Material for the task:
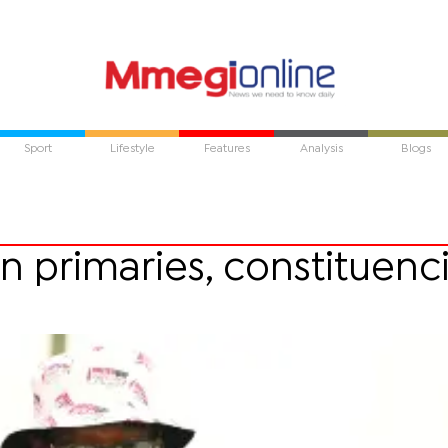
Sport
Lifestyle
Features
Analysis
Blogs
n primaries, constituenc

Prompt:
Return the whole of the material above exactly, with no picture carried over.

Answer to this problem:
Sport
Lifestyle
Features
Analysis
Blogs
n primaries, constituenc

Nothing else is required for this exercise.